Annecy 2019 : précarité en hausse pour les scénaristes du secteur de l’animation TV française, selon la SACD

SACD
Ci-dessus : graphe extrait de l’étude.

A l’occasion du Festival d’Annecy 2019, la SACD (Société des Auteurs et Compositeurs Dramatiques) a dévoilé les résultats d’une étude sur les conditions de travail des scénaristes de l’animation télévisée française.
Commandée auprès de Sciences Po et du CNRS, l’enquête s’appuie sur des entretiens et questionnaires mis en place entre novembre 2018 et avril 2019. Elle a été menée par Maxime Besanval, chargé de recherche au Centre de Sociologie des Organisations de Sciences Po et au CNRS.

L’enquête rappelle que le métier est composé d’une population assez homogène : essentiellement des hommes très diplômés et plus âgés que la population française active moyenne.

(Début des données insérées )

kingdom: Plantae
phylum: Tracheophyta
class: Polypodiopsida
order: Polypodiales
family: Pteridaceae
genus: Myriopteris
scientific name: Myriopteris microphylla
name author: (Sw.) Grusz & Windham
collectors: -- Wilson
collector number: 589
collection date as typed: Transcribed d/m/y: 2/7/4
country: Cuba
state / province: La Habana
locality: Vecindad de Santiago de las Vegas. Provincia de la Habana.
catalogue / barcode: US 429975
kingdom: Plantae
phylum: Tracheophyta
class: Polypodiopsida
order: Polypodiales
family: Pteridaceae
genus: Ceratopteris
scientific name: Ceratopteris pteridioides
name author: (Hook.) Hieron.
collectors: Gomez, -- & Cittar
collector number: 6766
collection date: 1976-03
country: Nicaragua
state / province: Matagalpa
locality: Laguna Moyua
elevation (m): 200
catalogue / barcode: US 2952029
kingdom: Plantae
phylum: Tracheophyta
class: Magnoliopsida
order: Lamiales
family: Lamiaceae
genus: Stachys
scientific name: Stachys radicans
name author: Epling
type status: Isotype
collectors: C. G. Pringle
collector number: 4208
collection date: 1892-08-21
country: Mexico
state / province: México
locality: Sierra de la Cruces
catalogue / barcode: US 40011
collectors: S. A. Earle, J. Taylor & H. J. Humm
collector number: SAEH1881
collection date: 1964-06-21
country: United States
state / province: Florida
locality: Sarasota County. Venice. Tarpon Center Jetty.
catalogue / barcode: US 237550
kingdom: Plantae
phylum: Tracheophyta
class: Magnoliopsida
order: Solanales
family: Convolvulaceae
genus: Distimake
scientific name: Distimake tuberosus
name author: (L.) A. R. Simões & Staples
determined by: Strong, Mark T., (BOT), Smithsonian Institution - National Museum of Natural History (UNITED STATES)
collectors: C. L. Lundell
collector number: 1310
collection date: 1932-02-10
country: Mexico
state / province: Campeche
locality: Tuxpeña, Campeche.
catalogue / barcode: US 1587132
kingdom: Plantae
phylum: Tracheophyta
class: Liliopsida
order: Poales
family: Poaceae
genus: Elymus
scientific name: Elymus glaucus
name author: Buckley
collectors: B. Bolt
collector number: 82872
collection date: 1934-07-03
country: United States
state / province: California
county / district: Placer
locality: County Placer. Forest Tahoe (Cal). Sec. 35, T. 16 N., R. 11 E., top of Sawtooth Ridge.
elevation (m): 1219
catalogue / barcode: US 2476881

Ses conclusions sur les évolutions de conditions de travail sont assez tranchées et peu réjouissantes : comme l’explique la SACD dans son communiqué, « la profession est confrontée à une restructuration de son marché de l’emploi et des conditions de travail (notamment l’augmentation du nombre de scénaristes par projet et la baisse du nombre d’épisodes confiés à chacun d’entre eux) ». Comprendre : la précarité du secteur est en hausse, avec notamment une augmentation de « l’incertitude et des écarts de rémunération ». En raison notamment du « travail non-rémunéré », de plus en plus de scénaristes en sont réduits à cumuler les emplois et activités. 

L’enquête souligne aussi que les contrats se concentrent sur un nombre réduit d’auteurs, alors que beaucoup d’autres peinent à s’insérer. En cause : un recrutement qui se fait moins sur des critères de talent pur que via les relations et connaissances. Le graphe reproduit plus haut montre ainsi assez clairement que les offres d’emploi représentent une part négligeable dans l’obtention de nouveaux contrats. On peut aussi imaginer que l’importance des relations pré-existantes rend l’accès au secteur difficile pour les nouveaux entrants.

Pour la SACD, cette étude est l’occasion de souligner ce qu’elle considère très nettement comme une « sous-valorisation du métier et de l’expérience » des professionnels, qui ne sont pas rémunérés à leur juste valeur.
L’étude complète (28 pages) est en accès libre sous forme de PDF.